Eventually she announced boarding for first class, followed by business class. We were aboard by 8:45PM.
Qantas First Class Lounge LAX bottom line
The Qantas Lounge LAX hands down has the best food of any lounge in the US. While the design is nice (and is intended to somewhat mimic the lounges in Sydney and Melbourne), I do wish the lounge had some natural light, which it otherwise lacks.
I do maintain that this is one of the best lounges in the US. It’s always worth stopping here for a meal, as it will almost certainly be better than what you’re served aboard. That being said, it’s not the most “fun” lounge out there. It might sound silly to some, but I actively enjoy spending time in the Virgin Atlantic Clubhouse JFK, for example. It has a fun vibe, fun staff, and is quirky.

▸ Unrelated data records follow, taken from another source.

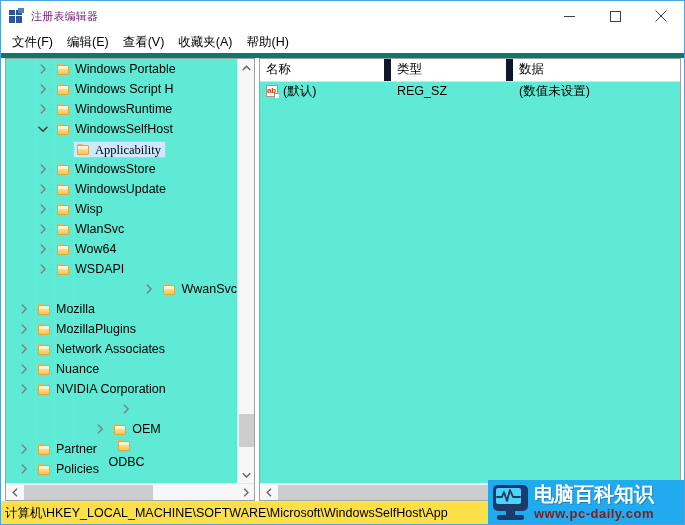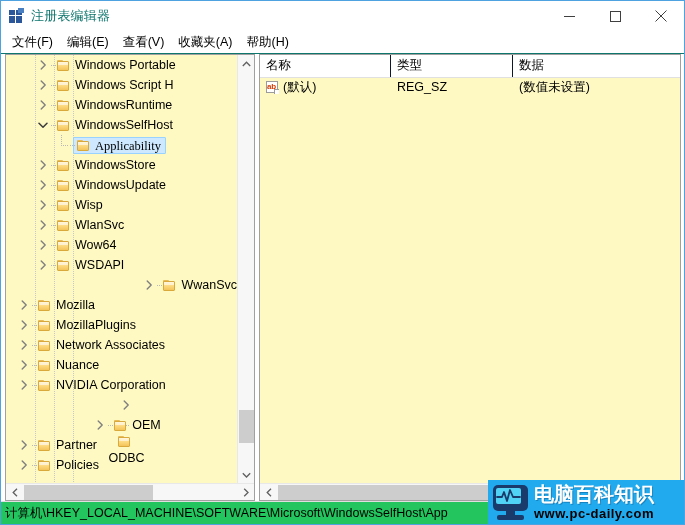--- a/index.html
+++ b/index.html
@@ -67,8 +67,8 @@
     background: #4a7fc1;
   }
   .title-text {
-    font-size: 13px;
-    color: #0f766e;
+    font-size: 11px;
+    color: #701a75;
     letter-spacing: .2px;
     white-space: nowrap;
   }

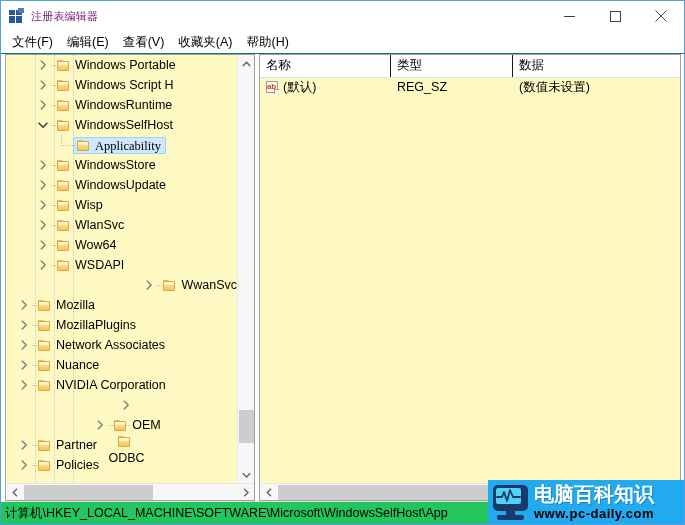--- a/index.html
+++ b/index.html
@@ -95,7 +95,7 @@
     align-items: center;
     padding-left: 4px;
     background: #ffffff;
-    border-bottom: 1px solid #0f766e;
+    border-bottom: 5px solid #0f766e;
   }
   .menu-item {
     font-size: 12.5px;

The Qantas Lounge feels a bit more “proper,” and as a result isn’t all that enjoyable to actively spend time in, as the focus of the lounge seems to be more on stylish design over comfortable, private areas to relax.
Still, I consider this to be the best lounge at LAX, and also the best lounge for dining in the US. Kudos to Qantas for this lounge.
If you’ve visited the Qantas Lounge LAX, what was your experience like?